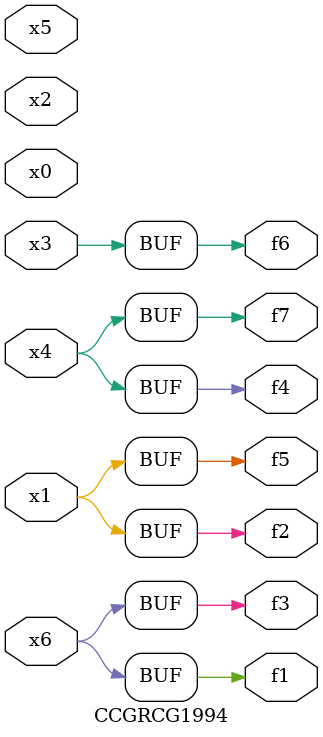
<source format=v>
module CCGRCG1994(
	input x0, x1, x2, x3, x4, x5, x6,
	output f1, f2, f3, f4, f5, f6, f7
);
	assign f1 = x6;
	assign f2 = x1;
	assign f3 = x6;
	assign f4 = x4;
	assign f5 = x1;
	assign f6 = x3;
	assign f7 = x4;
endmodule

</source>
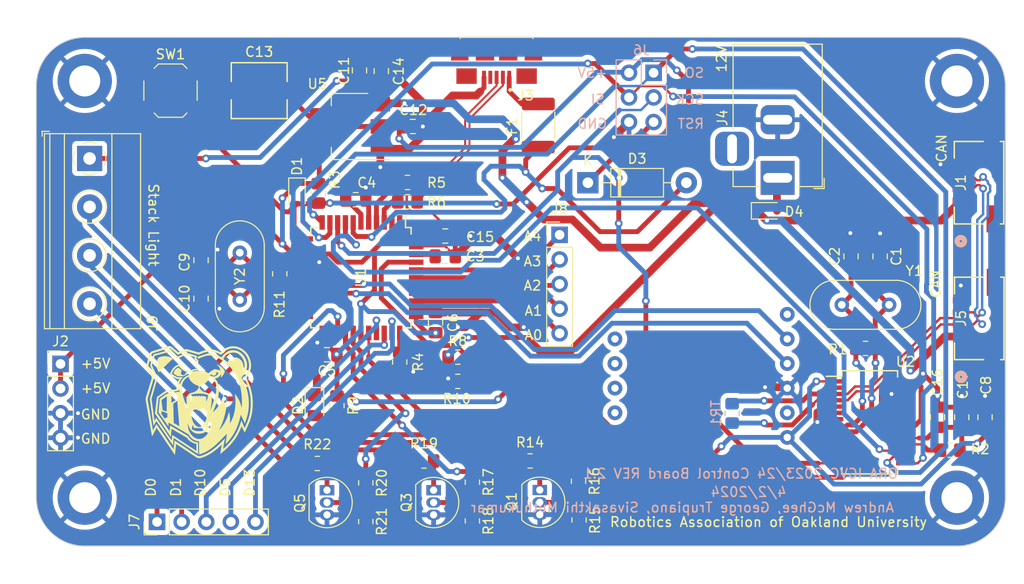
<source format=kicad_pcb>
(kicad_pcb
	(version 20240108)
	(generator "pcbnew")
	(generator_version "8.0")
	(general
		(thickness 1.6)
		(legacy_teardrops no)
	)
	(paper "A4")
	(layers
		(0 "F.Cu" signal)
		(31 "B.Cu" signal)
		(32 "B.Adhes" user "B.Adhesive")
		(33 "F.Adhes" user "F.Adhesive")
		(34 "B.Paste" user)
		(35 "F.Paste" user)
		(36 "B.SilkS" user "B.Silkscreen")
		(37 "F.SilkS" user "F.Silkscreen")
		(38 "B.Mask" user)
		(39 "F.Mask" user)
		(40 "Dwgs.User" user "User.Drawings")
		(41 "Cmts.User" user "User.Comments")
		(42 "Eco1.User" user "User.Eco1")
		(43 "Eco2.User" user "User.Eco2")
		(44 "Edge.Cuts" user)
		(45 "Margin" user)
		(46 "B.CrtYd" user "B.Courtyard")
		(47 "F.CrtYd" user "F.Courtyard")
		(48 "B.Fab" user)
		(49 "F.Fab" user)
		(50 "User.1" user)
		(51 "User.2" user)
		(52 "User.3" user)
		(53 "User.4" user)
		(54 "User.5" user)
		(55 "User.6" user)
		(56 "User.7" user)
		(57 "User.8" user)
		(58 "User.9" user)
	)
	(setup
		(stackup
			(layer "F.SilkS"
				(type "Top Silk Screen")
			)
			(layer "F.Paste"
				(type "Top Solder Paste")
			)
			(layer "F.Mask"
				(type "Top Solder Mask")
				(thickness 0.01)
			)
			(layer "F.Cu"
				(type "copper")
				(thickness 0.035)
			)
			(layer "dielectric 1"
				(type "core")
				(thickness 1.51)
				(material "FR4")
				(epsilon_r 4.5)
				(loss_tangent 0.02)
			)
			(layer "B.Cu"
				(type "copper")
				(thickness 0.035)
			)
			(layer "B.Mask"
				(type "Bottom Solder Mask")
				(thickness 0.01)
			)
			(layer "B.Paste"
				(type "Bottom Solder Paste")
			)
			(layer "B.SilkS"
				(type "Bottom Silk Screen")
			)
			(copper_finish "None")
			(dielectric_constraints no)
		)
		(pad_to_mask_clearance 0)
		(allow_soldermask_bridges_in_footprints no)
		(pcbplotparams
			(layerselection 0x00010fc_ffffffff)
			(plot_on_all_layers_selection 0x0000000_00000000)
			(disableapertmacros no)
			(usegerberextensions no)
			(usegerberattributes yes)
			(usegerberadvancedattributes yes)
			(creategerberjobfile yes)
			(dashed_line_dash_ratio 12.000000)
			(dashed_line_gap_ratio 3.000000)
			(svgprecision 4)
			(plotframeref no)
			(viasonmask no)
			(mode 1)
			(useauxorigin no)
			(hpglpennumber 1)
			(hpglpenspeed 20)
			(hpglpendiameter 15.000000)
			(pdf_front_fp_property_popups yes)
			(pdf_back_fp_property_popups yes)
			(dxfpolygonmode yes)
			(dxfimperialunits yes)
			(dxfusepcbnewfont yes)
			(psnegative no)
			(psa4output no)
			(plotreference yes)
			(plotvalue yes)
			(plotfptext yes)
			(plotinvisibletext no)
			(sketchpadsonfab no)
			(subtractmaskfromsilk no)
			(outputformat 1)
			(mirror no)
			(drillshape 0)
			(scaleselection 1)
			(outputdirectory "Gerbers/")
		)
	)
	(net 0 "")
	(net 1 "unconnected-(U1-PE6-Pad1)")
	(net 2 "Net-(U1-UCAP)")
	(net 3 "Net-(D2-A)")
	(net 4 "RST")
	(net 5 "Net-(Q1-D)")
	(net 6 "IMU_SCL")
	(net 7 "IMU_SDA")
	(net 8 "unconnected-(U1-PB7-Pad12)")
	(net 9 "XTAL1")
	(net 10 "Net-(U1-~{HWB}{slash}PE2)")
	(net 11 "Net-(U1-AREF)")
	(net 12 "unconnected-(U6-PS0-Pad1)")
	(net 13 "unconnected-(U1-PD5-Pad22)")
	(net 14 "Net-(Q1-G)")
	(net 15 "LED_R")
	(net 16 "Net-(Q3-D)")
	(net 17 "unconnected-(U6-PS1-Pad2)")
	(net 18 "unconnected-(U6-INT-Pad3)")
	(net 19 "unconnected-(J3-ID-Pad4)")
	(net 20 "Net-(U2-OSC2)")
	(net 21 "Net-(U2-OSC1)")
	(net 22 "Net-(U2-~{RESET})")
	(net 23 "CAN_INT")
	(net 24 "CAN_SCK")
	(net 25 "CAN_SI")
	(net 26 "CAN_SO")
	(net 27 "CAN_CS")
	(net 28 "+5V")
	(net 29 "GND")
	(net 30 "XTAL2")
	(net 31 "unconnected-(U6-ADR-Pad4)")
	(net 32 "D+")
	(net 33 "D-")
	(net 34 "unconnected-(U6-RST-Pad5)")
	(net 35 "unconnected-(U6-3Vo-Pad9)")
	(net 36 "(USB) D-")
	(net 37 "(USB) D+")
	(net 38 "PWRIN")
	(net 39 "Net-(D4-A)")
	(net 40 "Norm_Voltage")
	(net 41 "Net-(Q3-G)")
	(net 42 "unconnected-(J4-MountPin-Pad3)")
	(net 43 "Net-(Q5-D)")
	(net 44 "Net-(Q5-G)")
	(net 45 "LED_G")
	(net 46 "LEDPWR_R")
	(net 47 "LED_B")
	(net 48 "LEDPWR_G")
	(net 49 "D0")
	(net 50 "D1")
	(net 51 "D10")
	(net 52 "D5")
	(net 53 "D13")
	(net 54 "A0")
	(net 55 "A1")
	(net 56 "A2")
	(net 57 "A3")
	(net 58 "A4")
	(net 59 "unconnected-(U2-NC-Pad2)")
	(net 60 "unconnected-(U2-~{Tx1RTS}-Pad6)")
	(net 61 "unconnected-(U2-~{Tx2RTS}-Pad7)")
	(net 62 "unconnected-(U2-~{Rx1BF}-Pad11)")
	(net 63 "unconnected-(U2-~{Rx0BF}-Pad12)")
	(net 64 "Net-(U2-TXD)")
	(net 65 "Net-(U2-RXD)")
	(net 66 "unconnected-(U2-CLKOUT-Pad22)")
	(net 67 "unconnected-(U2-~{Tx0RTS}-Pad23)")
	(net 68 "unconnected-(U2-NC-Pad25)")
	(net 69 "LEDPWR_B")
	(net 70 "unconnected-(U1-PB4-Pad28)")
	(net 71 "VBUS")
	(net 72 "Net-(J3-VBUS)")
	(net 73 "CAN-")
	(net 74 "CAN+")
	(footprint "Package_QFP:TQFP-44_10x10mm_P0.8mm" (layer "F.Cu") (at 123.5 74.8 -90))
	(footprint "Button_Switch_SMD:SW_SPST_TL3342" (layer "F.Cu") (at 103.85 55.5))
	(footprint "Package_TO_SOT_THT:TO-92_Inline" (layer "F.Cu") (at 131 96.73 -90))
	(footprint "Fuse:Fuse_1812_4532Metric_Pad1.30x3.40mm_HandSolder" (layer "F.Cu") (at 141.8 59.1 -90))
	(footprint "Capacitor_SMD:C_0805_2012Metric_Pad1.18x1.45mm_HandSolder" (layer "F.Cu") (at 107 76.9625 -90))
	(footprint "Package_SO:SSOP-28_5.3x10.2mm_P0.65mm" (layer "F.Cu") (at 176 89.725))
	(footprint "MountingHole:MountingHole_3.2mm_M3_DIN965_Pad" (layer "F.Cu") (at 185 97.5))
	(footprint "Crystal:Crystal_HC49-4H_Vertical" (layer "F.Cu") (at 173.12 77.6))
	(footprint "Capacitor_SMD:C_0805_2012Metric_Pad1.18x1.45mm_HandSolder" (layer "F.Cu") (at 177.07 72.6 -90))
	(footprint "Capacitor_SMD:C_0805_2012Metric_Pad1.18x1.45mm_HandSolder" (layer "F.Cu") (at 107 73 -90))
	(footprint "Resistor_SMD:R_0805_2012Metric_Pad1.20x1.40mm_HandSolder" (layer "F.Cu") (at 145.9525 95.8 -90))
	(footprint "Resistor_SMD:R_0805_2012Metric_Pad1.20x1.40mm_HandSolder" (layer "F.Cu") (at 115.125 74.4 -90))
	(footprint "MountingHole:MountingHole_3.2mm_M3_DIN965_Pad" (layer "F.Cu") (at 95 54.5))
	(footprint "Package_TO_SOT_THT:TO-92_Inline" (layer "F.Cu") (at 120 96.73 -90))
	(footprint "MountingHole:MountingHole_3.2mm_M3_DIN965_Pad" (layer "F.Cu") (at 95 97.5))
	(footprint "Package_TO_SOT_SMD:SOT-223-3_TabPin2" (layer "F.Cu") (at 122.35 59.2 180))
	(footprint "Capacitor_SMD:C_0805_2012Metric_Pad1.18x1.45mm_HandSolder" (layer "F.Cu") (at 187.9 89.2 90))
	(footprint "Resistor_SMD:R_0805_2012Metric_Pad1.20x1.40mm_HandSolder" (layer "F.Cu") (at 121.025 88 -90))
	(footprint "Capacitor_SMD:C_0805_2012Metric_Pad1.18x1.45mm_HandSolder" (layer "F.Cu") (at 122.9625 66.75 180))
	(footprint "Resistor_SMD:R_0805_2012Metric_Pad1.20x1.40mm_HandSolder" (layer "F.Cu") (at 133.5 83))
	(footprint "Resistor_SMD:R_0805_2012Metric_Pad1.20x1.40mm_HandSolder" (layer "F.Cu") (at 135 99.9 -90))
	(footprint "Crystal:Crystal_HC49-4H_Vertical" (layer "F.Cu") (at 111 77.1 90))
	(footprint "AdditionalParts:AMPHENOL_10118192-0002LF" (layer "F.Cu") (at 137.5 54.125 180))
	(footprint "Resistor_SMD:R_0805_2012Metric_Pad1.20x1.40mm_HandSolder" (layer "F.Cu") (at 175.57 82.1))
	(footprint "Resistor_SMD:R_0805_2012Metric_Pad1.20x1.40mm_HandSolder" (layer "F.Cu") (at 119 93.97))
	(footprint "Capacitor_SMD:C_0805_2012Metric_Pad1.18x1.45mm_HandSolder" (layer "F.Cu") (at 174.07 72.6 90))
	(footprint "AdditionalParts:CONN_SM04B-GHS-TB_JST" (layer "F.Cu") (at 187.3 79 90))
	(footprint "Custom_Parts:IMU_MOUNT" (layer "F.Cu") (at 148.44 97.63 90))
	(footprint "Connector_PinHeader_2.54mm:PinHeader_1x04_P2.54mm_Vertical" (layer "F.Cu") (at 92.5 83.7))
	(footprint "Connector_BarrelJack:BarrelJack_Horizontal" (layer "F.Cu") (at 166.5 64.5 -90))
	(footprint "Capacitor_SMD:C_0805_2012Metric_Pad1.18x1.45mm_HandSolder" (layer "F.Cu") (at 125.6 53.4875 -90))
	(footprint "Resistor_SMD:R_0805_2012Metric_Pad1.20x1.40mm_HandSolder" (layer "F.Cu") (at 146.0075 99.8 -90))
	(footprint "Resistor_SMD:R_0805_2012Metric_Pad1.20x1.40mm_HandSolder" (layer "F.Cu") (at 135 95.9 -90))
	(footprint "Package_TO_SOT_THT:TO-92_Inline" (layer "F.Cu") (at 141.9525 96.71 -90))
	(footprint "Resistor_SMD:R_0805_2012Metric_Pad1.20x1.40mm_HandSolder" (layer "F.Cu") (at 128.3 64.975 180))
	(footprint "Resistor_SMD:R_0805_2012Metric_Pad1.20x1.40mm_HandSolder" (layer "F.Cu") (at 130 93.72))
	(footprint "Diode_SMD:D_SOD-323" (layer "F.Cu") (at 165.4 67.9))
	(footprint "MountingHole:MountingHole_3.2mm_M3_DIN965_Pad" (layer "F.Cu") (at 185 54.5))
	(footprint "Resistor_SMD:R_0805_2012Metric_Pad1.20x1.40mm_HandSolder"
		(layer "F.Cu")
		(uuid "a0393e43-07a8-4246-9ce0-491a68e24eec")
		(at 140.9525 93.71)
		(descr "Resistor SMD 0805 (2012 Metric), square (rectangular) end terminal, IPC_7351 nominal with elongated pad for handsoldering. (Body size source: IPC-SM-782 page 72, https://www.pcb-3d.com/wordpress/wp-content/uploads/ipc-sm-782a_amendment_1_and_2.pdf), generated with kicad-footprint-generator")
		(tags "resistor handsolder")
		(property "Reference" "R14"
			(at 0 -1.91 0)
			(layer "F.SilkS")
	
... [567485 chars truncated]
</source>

- **WHAT IS NEEDED**
The lines to report are those in the material above that contain the word "Crystal"; copy every one of them.

- **TASK ANSWER**
	(footprint "Crystal:Crystal_HC49-4H_Vertical" (layer "F.Cu") (at 173.12 77.6))
	(footprint "Crystal:Crystal_HC49-4H_Vertical" (layer "F.Cu") (at 111 77.1 90))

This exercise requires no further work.